Throw in elements of THE BLAIR WITCH PROJECT and PICKMAN'S MODEL along with a dash of the old Rod Serling/ "Night Gallery" vibe, shake furiously, and then bake for about half an hour too long,  and you'll have something similar to MR. JONES (2013).

It starts out like one of those "oh no, we're lost and getting loster" ordeals like the recent IN FEAR, until--surprise!--Scott (Jon Foster, PANDORUM) and Penny (Sarah Jones, "Sons Of Anarchy") actually find the place they're looking for.  It's a picturesque little love nest in the sticks where these young city dwellers hope to get away from it all while Scott soaks up inspiration for a nature documentary he's hoping to film.

Cabin fever and ennui quickly drag their good intentions down until the former lovebirds are almost at each other's throats. Until one day, they run across some strange "scarecrows" in the woods, and discover that a nearby neighbor is none other than the mysterious "Mr. Jones", a reclusive artist whose primitive work is highly sought-after by art galleries and who is known to mail his grotesque scarecrows to ordinary people, seemingly at random, who then report being strangely affected by them.

Suddenly Scott's documentary has a new and more sensational subject, but as curiosity gets the better of them, they end up finding out way more about Mr. Jones than they bargained for.  At this point, the BLAIR WITCH first-person-camera trope starts to make a little more sense storywise (although it never completely stops being somewhat awkward) as Scott and Penny venture into Mr. Jones' creepy shack in the woods and down into the dark, shadowy sub-level with its mazelike tunnels (shades of PICKMAN'S  MODEL). 

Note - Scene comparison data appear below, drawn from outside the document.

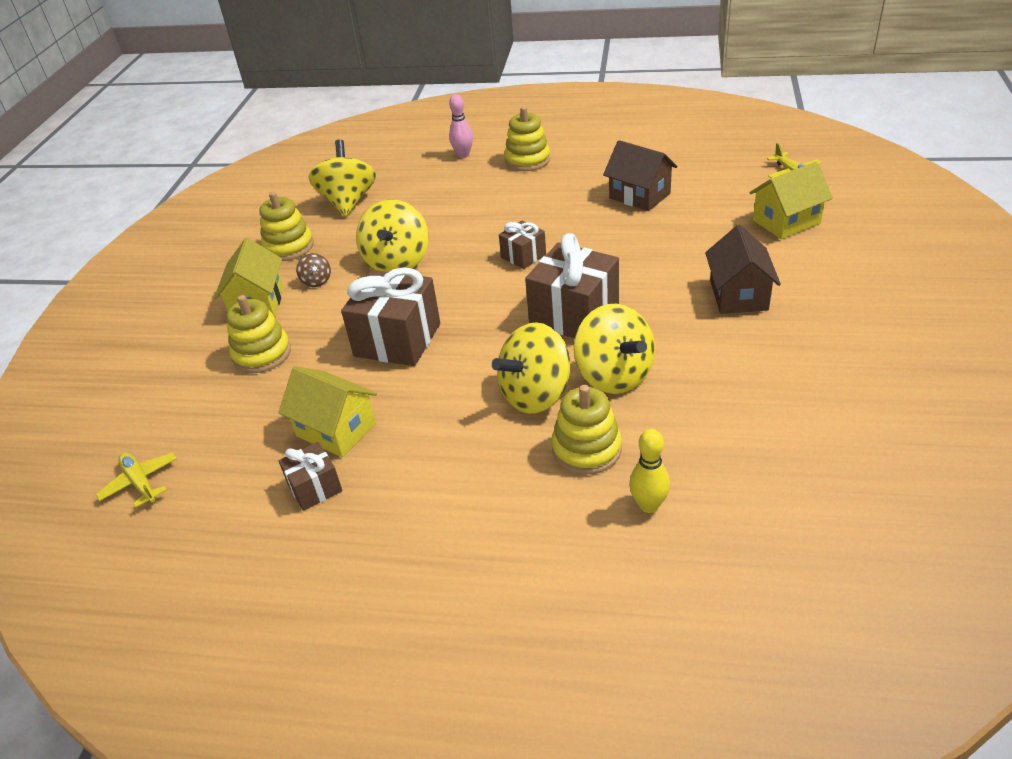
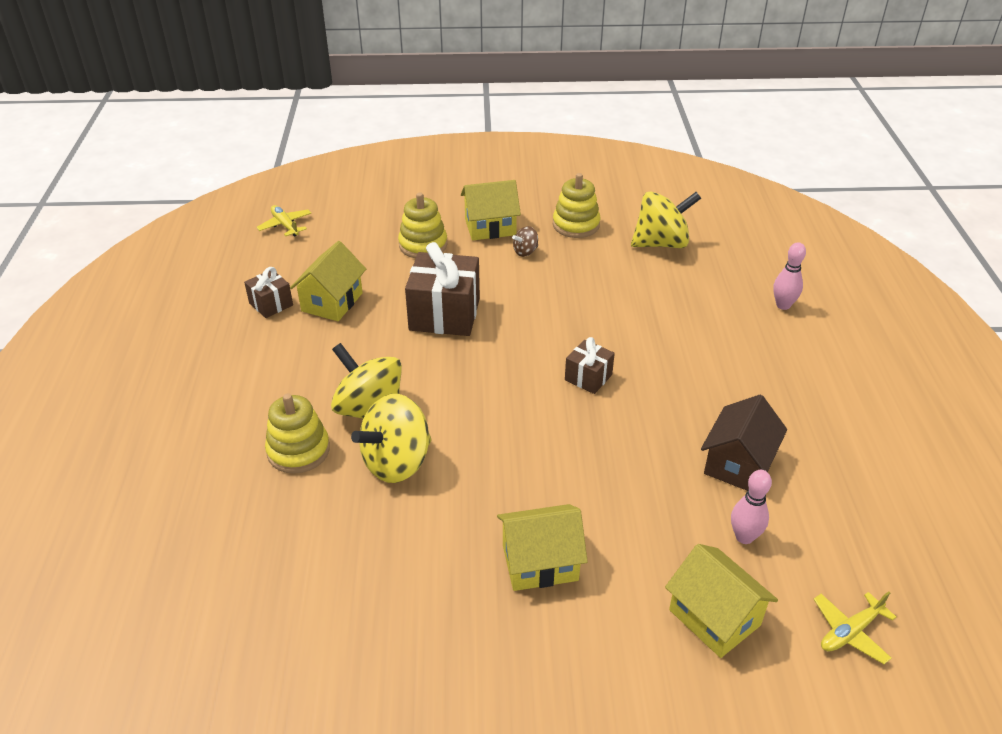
camera: 75 degrees right, 0 degrees up
(140, 482) = (285, 225): yellow plane -> yellow plane turned 75 degrees counterclockwise
(397, 262) = (563, 293): yellow spinning top -> none
(527, 160) = (790, 357): yellow stacking toy -> none
(574, 314) = (491, 425): brown gift -> none
(648, 505) = (227, 496): yellow bowling pin -> none
(712, 202) = (744, 537): none -> pink bowling pin
(738, 295) = (540, 563): brown house -> yellow house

Before their fateful encounter with the wraithlike title character,  however, Scott makes a foray into the city to interview people about the enigmatic artist.  This gives director Karl Mueller (in his feature debut) the chance to include some additional faces including those of David Clennon (the dope-addled "Palmer" of John Carpenter's THE THING), Diane Neal ("NCIS", DIRTY MOVIE),  Stanley B. Herman (BLACK SWAN), and STAR TREK's ill-fated "Captain Robau",  Faran Tahir.  Their ominous testimony about Jones and his work, which is somehow related to the dark zone where reality and nightmares overlap, causes Scott to reconsider trying to get closer to him.

Meanwhile, Penny has stayed behind to keep an eye on things and has a much more personal encounter with both the art and the artist when she sees Mr. Jones putting up a few scarecrows in the forest at night.  This sequence and those within the subterranean maze, especially those involving Scott losing his way in the dark and hearing blood-curdling whispers and animal growls (this film's sound design is very well done), keep the first half of MR. JONES keenly compelling with the promise of some truly frightening developments to come.

Unfortunately, the whole thing begins to drag as the concept of the real world clashing with the nightmare world gives way to extended goofing-around montages and other cinematic confetti that is neither suspenseful, scary, nor particularly interesting in general.  Several effective moments surface amidst all of this, but not enough to sustain or reinforce the mood established earlier.  The final scenes are more tedious and confusing than scary, and ultimately anti-climactic as well when the most obvious "Night Gallery" ending drops into place with a thud.

Jon Foster and Sarah Jones give it their all and manage to make their characters both believable and sympathetic.  Writer-director Mueller, who also co-wrote the fine apocalyptic thriller THE DIVIDE, does his best to sell this tortured tale and almost pulls it off.  In fact, I can imagine some people enjoying it more than I did as long as they don't find some aspects as overly familiar and strenuously overdone. 

The DVD from Anchor Bay is in 1.78:1 anamorphic widescreen with Dolby 5.1 sound and subtitles in English and Spanish.  No extras.

The lead-up to Scott and Penny's final encounter with MR. JONES is atmospheric and intriguing, with an initial premise that had my imagination a-flitter with expectations.  The movie didn't quite fulfill them, but heck, since I've seen way worse than this earnest effort I just can't resist giving it a partial recommendation.